🤖 AI Summary
This study addresses the limitation of the OpenSSF Scorecard’s Maintained metric, which reflects only recent 90-day activity and thus lacks predictive capability for deprecation risk in open-source dependencies. To enable proactive risk assessment, this work formulates Maintained score prediction as a multivariate time series task, leveraging three years of historical data from 3,220 PyPI core libraries and their associated GitHub repositories. The authors propose four target representations and systematically evaluate VARMA, Random Forest, and LSTM models across varying training windows (3–12 months) and forecast horizons (1–6 months).
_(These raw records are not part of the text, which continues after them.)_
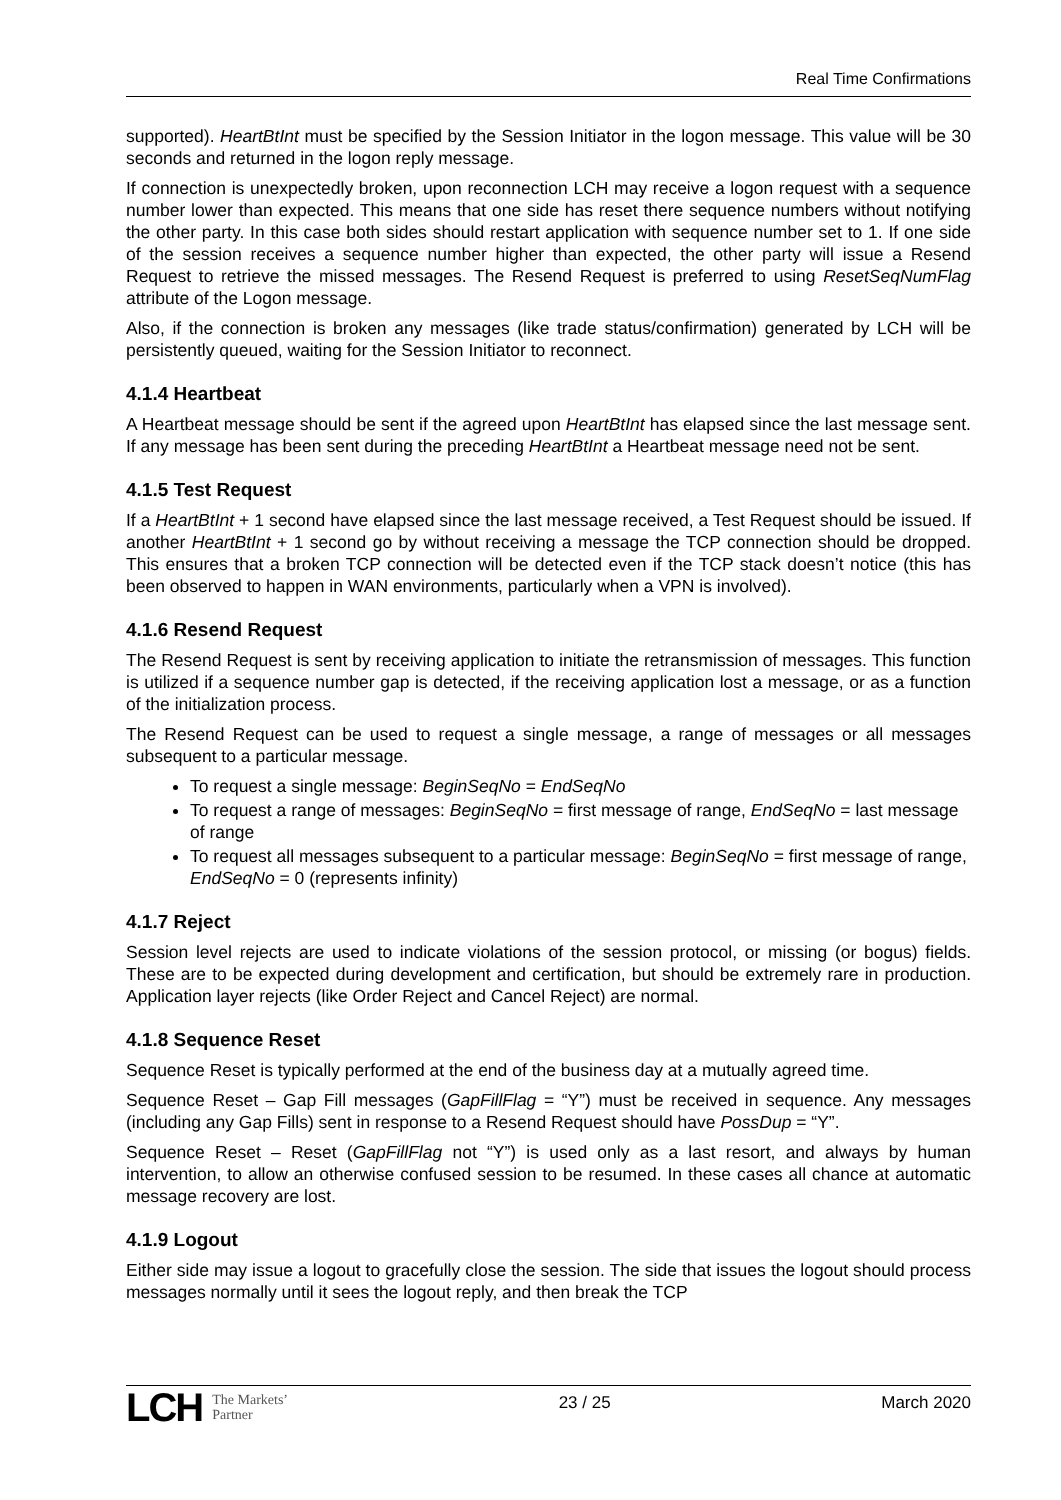Real Time Confirmations
supported). HeartBtInt must be specified by the Session Initiator in the logon message. This value will be 30 seconds and returned in the logon reply message.
If connection is unexpectedly broken, upon reconnection LCH may receive a logon request with a sequence number lower than expected. This means that one side has reset there sequence numbers without notifying the other party. In this case both sides should restart application with sequence number set to 1. If one side of the session receives a sequence number higher than expected, the other party will issue a Resend Request to retrieve the missed messages. The Resend Request is preferred to using ResetSeqNumFlag attribute of the Logon message.
Also, if the connection is broken any messages (like trade status/confirmation) generated by LCH will be persistently queued, waiting for the Session Initiator to reconnect.
4.1.4 Heartbeat
A Heartbeat message should be sent if the agreed upon HeartBtInt has elapsed since the last message sent. If any message has been sent during the preceding HeartBtInt a Heartbeat message need not be sent.
4.1.5 Test Request
If a HeartBtInt + 1 second have elapsed since the last message received, a Test Request should be issued. If another HeartBtInt + 1 second go by without receiving a message the TCP connection should be dropped. This ensures that a broken TCP connection will be detected even if the TCP stack doesn’t notice (this has been observed to happen in WAN environments, particularly when a VPN is involved).
4.1.6 Resend Request
The Resend Request is sent by receiving application to initiate the retransmission of messages. This function is utilized if a sequence number gap is detected, if the receiving application lost a message, or as a function of the initialization process.
The Resend Request can be used to request a single message, a range of messages or all messages subsequent to a particular message.
To request a single message: BeginSeqNo = EndSeqNo
To request a range of messages: BeginSeqNo = first message of range, EndSeqNo = last message of range
To request all messages subsequent to a particular message: BeginSeqNo = first message of range, EndSeqNo = 0 (represents infinity)
4.1.7 Reject
Session level rejects are used to indicate violations of the session protocol, or missing (or bogus) fields. These are to be expected during development and certification, but should be extremely rare in production. Application layer rejects (like Order Reject and Cancel Reject) are normal.
4.1.8 Sequence Reset
Sequence Reset is typically performed at the end of the business day at a mutually agreed time.
Sequence Reset – Gap Fill messages (GapFillFlag = “Y”) must be received in sequence. Any messages (including any Gap Fills) sent in response to a Resend Request should have PossDup = “Y”.
Sequence Reset – Reset (GapFillFlag not “Y”) is used only as a last resort, and always by human intervention, to allow an otherwise confused session to be resumed. In these cases all chance at automatic message recovery are lost.
4.1.9 Logout
Either side may issue a logout to gracefully close the session. The side that issues the logout should process messages normally until it sees the logout reply, and then break the TCP
LCH The Markets’
Partner
23 / 25 March 2020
Experimental results demonstrate that simple models can match or exceed the performance of deep learning approaches, achieving classification accuracies above 0.95 for maintenance status levels and over 0.80 for trend types, thereby offering a practical foundation for anticipating open-source project maintenance risks.
📝 Abstract
The OpenSSF Scorecard is widely used to assess the security posture of open-source software repositories, with the Maintained metric indicating recent development activity and helping identify potentially abandoned dependencies. However, this metric is inherently retrospective, reflecting only the past 90 days of activity and providing no insight into future maintenance, which limits its usefulness for proactive risk assessment. In this paper, we study to what extent future maintenance activity, as captured by the OpenSSF Maintained score, can be forecasted. We analyze 3,220 GitHub repositories associated with the top 1% most central PyPI libraries by PageRank and reconstruct historical Maintained scores over a three-year period. We formulate the task as multivariate time series forecasting and consider four target representations: raw scores, bucketed maintenance levels, numerical trend slopes, and categorical trend types. We compare a statistical model (VARMA), a machine learning model (Random Forest), and a deep learning model (LSTM) across training windows of 3-12 months and forecasting horizons of 1-6 months. Our results show that future maintenance activity can be predicted with meaningful accuracy, particularly for aggregated representations such as bucketed scores and trend types, achieving accuracies above 0.95 and 0.80, respectively. Simpler statistical and machine learning models perform on par with deep learning approaches, indicating that complex architectures are not required. These findings suggest that predictive modeling can effectively complement existing Scorecard metrics, enabling more proactive assessment of open-source maintenance risks.